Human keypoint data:
════════

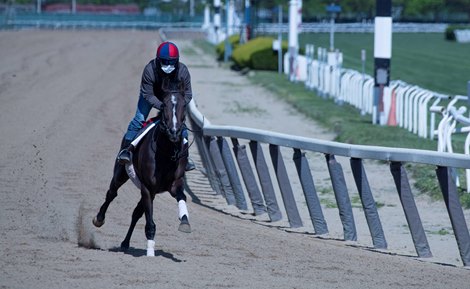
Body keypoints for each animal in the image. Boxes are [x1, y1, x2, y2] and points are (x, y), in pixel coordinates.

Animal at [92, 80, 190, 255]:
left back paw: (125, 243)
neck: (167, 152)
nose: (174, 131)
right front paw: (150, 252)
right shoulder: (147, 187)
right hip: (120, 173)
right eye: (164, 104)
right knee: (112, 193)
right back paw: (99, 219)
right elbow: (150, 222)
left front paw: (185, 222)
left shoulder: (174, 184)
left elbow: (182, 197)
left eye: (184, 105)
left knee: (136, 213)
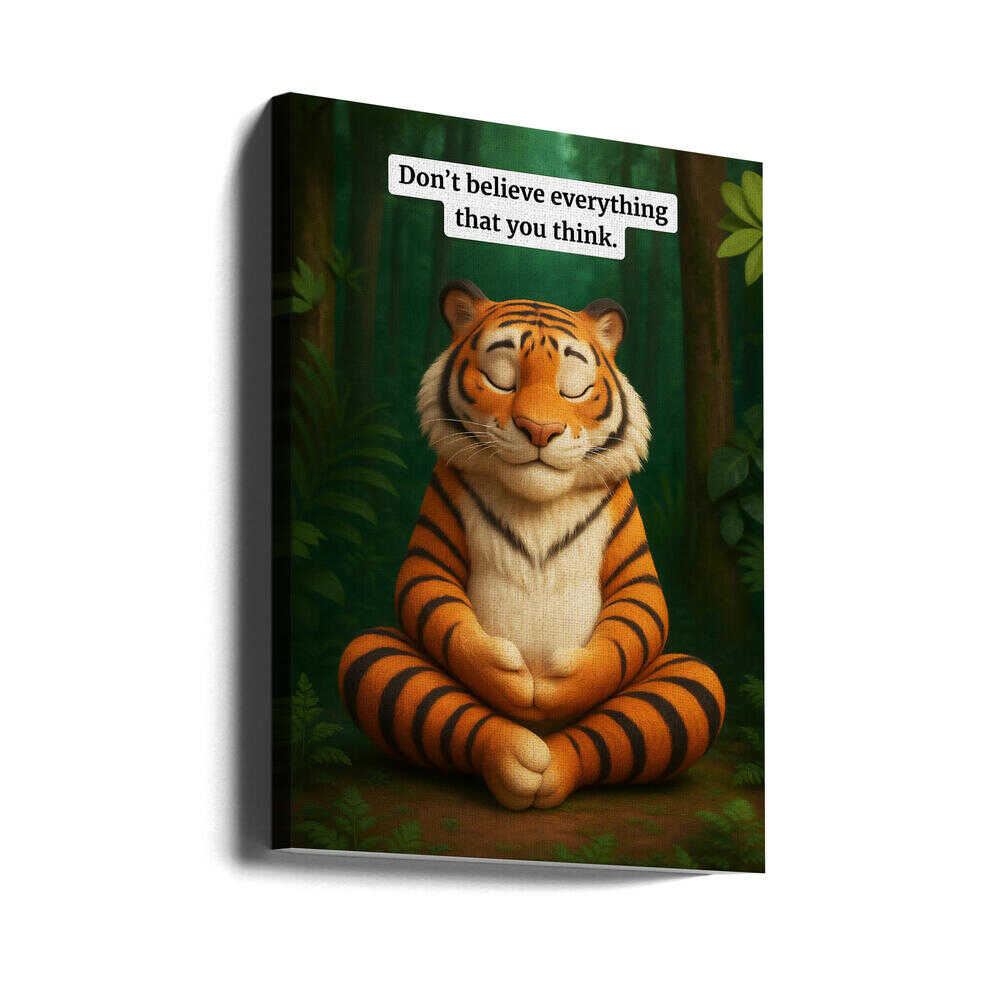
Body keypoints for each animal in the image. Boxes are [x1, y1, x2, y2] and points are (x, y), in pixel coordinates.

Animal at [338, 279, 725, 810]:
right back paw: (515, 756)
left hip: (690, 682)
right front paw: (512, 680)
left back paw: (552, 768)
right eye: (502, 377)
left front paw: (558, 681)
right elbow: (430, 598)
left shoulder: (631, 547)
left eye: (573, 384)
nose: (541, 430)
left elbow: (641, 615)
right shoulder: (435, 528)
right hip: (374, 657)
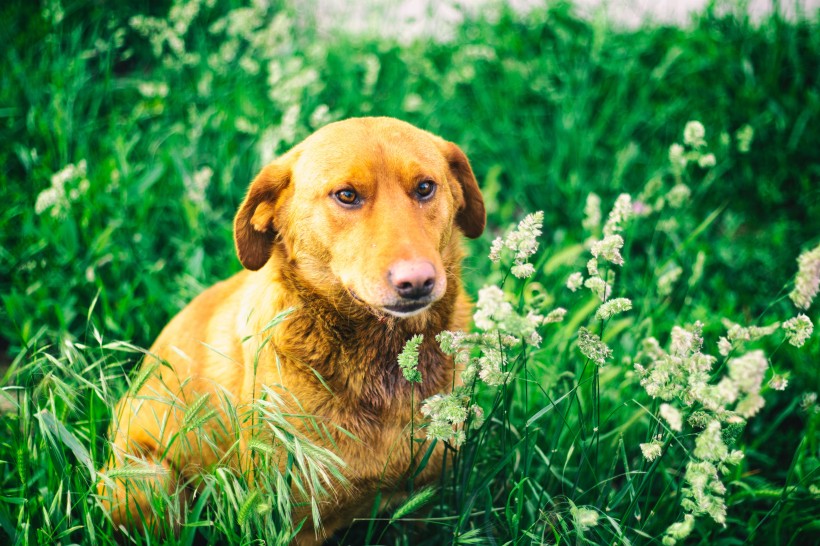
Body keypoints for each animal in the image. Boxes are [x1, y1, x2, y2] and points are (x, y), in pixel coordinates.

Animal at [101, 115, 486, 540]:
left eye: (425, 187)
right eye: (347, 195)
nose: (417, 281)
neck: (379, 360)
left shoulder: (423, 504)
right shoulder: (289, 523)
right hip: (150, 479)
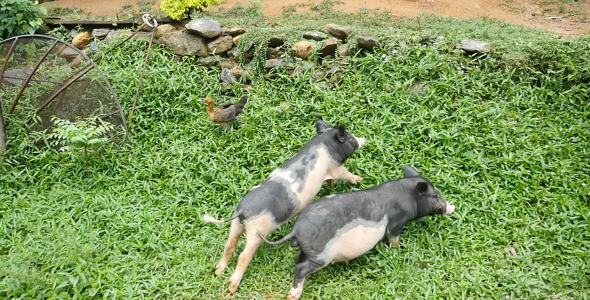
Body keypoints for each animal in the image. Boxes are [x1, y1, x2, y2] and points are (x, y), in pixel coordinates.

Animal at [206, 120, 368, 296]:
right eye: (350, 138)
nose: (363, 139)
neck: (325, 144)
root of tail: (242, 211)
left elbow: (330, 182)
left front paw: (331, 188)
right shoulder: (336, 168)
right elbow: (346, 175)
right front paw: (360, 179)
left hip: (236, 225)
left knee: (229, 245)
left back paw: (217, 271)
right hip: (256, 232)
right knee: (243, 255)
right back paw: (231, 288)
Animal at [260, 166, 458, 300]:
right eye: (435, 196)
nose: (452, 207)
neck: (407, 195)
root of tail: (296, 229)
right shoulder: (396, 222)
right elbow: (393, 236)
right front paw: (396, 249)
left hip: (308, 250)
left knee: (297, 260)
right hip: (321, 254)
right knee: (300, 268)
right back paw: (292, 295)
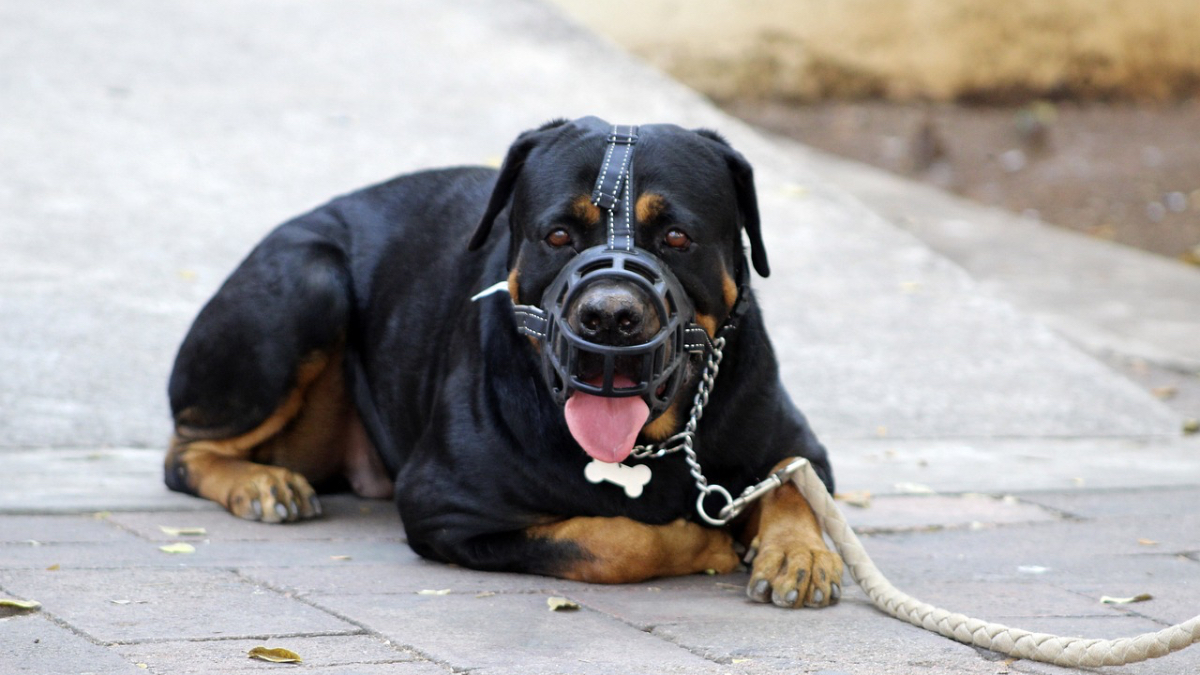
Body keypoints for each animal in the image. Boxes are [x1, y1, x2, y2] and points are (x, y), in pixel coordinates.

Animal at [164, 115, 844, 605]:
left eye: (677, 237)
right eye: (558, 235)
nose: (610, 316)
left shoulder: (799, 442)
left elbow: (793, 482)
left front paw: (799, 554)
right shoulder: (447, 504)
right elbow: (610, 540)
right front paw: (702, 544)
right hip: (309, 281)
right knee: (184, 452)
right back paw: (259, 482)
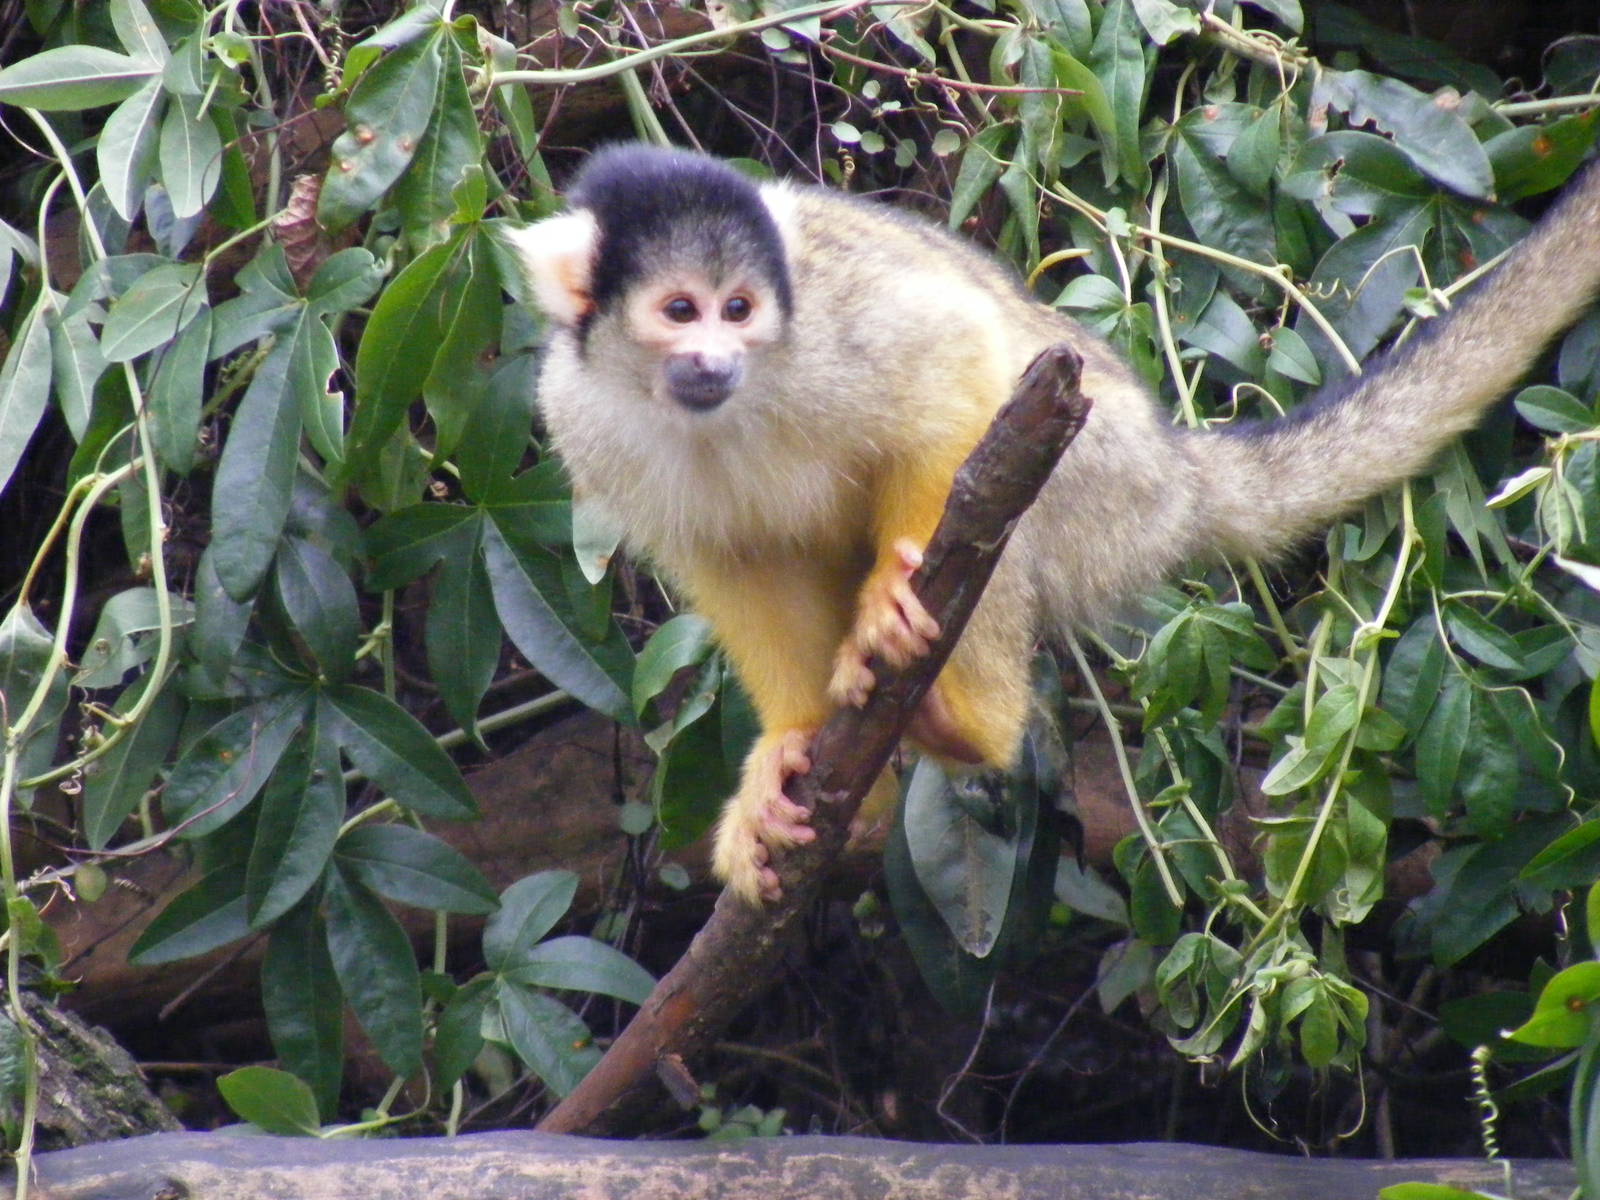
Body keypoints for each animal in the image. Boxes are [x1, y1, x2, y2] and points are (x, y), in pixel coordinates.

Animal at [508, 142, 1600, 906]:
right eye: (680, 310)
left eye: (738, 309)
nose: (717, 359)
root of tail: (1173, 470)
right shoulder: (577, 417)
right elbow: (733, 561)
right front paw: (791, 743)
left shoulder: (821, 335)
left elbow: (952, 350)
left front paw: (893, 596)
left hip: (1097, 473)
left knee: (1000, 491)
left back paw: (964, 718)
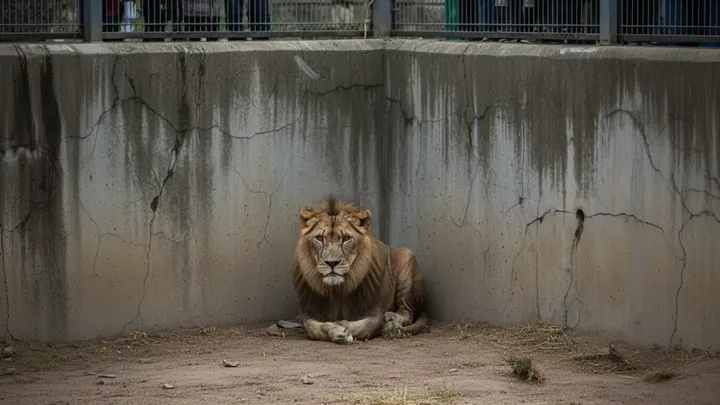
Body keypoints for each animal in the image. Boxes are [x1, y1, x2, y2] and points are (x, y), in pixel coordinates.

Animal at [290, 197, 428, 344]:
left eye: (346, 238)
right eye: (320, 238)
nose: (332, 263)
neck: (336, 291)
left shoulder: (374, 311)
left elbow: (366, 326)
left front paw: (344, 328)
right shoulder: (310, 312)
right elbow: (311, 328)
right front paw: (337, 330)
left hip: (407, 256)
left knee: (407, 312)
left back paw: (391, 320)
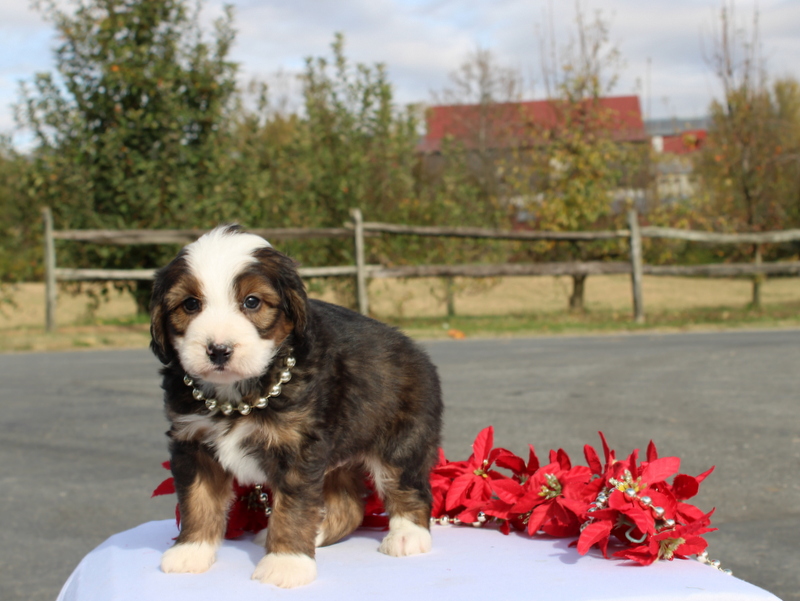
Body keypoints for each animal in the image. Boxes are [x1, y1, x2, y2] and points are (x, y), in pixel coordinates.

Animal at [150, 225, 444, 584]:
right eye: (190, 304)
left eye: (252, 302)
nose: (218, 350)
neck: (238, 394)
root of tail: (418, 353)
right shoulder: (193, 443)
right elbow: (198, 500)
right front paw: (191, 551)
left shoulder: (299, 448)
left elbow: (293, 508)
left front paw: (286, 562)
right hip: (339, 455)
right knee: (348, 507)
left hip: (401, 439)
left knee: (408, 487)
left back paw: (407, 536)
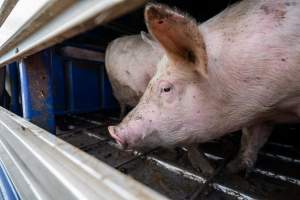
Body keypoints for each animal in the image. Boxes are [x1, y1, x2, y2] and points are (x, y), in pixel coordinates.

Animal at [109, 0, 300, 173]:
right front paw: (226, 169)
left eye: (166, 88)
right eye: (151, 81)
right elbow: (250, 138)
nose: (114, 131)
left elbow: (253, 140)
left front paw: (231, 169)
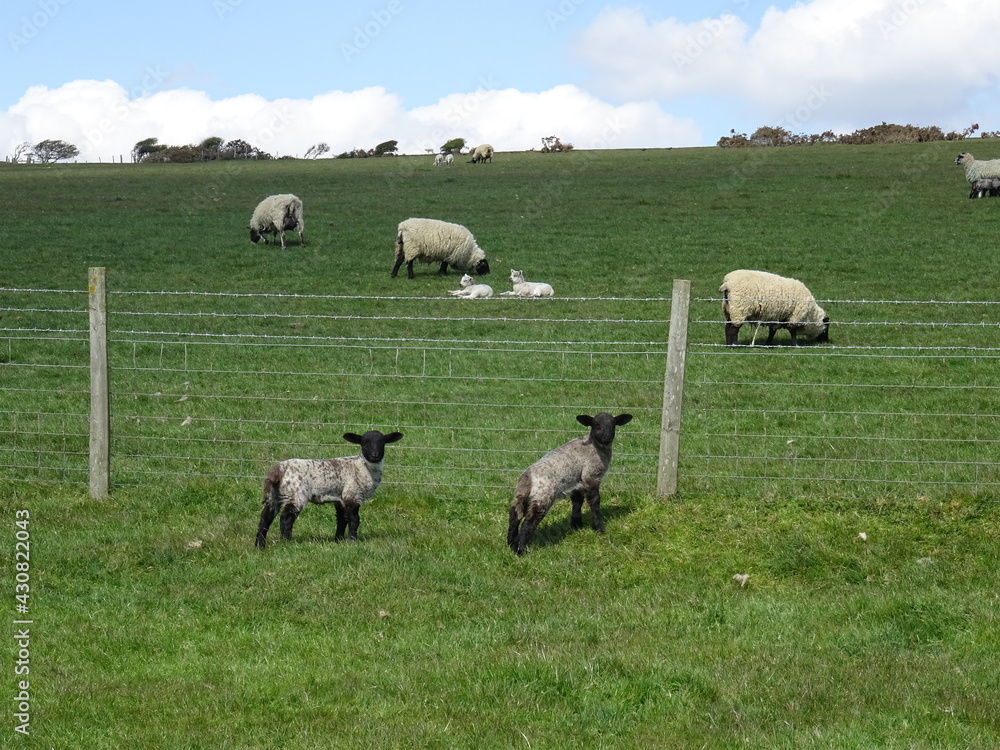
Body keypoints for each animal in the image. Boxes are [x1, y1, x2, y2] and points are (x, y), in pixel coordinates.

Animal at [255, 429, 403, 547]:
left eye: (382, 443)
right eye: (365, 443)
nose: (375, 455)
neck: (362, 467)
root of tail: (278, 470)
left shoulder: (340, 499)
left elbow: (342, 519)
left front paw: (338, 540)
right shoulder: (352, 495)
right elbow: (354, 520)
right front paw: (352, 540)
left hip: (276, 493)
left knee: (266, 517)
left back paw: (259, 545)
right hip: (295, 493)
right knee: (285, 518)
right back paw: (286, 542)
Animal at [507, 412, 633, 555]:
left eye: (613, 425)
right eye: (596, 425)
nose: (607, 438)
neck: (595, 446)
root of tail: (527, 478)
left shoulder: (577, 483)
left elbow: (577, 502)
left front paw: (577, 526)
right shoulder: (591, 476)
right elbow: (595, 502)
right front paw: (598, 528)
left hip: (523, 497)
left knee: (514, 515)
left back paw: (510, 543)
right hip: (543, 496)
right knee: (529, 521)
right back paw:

════════

**Problem description**
Only the line with "right shoulder: (147, 187)" and those preceding it, back to the first line of the entries, should be repeated exactly, without pictures.

**Exercise answer**
Body keypoints for each animal in the image. Boxes are [x1, y1, x2, y2] and points are (x, y), in pixel coordinates.

Animal at [92, 80, 190, 255]:
left back paw: (125, 243)
neck: (167, 152)
nose: (174, 131)
right front paw: (150, 252)
right shoulder: (147, 187)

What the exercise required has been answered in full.